En cuestión de degeneración burocrática, lo que es cierto del despotismo en general, lo es en mayor grado del burocratismo de la clandestinidad y del exilio, por su propio alejamiento del poder real. En este sentido, el Estado franquista, que tenía que contar con su base oligárquica, no era menos sino más “democrático” que los partidos y los Gobiernos oficiales de la clandestinidad y el exilio, que no dependían de ninguna.

La implementación, la renovación y la integración institucional y estratégica de las fuerzas populares es siempre la tarea y la condición necesaria de una auténtica “clase” política democrática. Pero tal clase no existía entonces ni existe ahora. La burocracia liquidacionista se había creído que era la oposición y la base de la política nacional, y que el pueblo era una molesta masa de maniobra que, si se desmandaba, pondría en peligro su autoridad, y a la que había que mantener todo lo marginada que se pudiera mientras esperaban el momento de ilustrar y organizar a “las masas sin formación ni información del interior”, en las que veían una amenaza para la burocracia y un obstáculo a la “democracia”, es decir a la integración en el franquismo reformado que estaban preparando. Sus miembros tenían más miedo a la resistencia popular que al franquismo, con el que se descubrían y preparaban un futuro próximo de convivencia. No disimulaban la desconfianza y el desprecio que sentían contra todos los que no eran ellos. “Todo lo que viene del interior está contaminado por el franquismo. Los pobres no han oído otra cosa. No saben lo que es democracia”. Así, puesto que en este país nadie se enteraba de nada, podían sus procuradores sustituirlo y “cumplir el mandato” haciendo lo contrario de lo mandatado.

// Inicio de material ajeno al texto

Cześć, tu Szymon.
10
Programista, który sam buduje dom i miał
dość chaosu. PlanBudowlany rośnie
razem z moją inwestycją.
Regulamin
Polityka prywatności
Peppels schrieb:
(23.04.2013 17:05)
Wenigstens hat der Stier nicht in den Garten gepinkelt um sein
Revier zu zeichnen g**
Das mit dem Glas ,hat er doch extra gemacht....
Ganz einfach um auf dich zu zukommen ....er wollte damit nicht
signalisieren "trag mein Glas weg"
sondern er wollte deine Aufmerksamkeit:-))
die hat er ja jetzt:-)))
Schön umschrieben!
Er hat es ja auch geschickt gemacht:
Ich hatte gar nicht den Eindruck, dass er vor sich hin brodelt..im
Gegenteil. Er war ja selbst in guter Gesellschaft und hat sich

En alguna medida, estas cosas pasan en todos los exilios, empezando por el español, pero lo de aquí era de asilo psiquiátrico. En realidad, la burocracia de la guerra y la postguerra, cultural y políticamente inepta, aislada, anquilosada, retardaba de forma flagrante sobre el inquieto, confuso y defectivo pero real movimiento espontáneo de la base popular bajo el terror franquista.

La liquidación estratégica e institucional de “la oposición moderada y no-violenta, la vía institucional, las elecciones, la persuasión y el diálogo” prepararon, además, la concepción, gestación y alumbramiento, desde el seno del institucionalismo oficial, de una organización especial dedicada a la ejecución de atentados. Tuvo tiempo y lugar en los mismos años que ocupan los pactos de Paris y de Munich. No había en ello casualidad o coincidencia ninguna, aunque los mismos protagonistas de “la lucha armada y la guerra revolucionaria” no se dieran cuenta. Los atentados, corolario del institucionalismo puro, eran consecuencia objetiva de la desesperada frustración generada por la contradicción entre el desarrollo de la resistencia popular y el proceso burocrático de liquidación estratégica, eran complemento, recurso, y medio idóneo para encubrir el vacío político y sus causas reales.

La libertad relativa y marginal de información, de crítica y de libre expresión que había persistido en la clandestinidad desapareció cuando institucionalistas armados y desarmados se unieron al imperialismo y el fascismo en el poder o su oposición nacional para acabar con ella. No se ha restaurado nunca después. Se cerró así el paso a toda crítica, revisión o adaptación que no viniera de la presión, la represión o la infiltración del régimen dominante. Los monopolios de información y expresión, la censura, el delito de opinión, la falsificación de la historia, el obscurantismo, la persecución y la imposición de las ideas, inherentes a la opresión totalitaria fascista y colonialista, no tienen por fin ni resultado el desarrollo ideológico y cultural, sino la degradación material y mental de los pueblos sometidos.